━━━ Records for this task ━━━

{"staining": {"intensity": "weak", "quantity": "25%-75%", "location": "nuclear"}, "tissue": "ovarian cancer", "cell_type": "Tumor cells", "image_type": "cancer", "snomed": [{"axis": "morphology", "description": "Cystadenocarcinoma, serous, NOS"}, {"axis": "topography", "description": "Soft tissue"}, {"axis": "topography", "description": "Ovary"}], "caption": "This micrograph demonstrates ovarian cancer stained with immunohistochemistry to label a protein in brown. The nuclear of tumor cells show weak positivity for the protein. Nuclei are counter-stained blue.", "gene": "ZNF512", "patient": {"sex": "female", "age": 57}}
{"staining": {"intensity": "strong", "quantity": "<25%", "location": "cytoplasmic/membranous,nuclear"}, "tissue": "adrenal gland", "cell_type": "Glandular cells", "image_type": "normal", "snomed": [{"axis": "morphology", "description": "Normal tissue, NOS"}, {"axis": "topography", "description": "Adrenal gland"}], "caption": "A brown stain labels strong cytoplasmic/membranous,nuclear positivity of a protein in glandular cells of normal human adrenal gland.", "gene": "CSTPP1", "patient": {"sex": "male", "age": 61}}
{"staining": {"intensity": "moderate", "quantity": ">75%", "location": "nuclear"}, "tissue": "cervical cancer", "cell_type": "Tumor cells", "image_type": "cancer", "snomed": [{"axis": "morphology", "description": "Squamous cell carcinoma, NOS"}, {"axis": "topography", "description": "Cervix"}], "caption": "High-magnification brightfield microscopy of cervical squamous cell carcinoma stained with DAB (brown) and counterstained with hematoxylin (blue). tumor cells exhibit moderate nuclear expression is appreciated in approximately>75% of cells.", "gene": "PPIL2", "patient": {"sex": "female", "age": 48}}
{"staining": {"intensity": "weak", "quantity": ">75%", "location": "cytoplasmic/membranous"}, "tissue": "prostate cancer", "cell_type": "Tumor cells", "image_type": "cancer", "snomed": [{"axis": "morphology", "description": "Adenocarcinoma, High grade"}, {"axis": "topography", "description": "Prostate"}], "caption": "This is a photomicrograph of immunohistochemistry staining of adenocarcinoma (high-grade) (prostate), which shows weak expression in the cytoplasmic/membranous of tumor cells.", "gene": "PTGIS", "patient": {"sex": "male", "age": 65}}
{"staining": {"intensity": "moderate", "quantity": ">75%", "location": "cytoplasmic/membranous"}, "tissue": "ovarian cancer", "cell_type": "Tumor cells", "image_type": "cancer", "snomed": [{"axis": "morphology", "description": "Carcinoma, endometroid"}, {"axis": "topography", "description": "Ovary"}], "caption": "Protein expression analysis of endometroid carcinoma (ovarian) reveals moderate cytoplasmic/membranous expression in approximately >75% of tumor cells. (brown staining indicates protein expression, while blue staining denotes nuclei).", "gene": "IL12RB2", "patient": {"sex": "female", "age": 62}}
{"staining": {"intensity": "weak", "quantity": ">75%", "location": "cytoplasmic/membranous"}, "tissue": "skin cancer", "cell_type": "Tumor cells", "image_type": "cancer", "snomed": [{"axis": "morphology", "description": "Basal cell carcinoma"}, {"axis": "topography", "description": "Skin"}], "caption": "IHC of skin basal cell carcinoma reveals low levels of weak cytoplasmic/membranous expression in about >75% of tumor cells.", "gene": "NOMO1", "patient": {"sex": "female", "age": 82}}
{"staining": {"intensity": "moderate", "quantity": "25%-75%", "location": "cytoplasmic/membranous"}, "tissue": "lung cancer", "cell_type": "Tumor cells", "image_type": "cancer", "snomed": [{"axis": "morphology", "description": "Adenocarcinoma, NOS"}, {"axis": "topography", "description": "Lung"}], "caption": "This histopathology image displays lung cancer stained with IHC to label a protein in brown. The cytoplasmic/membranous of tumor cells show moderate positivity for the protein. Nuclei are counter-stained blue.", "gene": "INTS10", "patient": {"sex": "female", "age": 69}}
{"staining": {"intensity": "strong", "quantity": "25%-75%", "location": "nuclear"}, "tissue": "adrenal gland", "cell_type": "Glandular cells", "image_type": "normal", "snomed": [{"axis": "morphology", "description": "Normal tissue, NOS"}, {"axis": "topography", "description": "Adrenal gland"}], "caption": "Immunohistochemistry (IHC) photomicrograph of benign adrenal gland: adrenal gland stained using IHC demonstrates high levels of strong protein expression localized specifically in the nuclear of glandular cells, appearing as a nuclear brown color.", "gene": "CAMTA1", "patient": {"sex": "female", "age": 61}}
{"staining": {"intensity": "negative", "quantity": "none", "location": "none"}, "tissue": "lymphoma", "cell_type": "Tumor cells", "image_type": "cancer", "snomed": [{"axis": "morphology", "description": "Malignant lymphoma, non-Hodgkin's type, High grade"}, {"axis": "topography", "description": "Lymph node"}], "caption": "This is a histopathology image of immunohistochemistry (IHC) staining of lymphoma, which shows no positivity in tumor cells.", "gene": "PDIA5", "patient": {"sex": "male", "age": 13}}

━━━

### Goal of the exercise
Tally the lines above with "Ovary", please; number only.

### Output below
2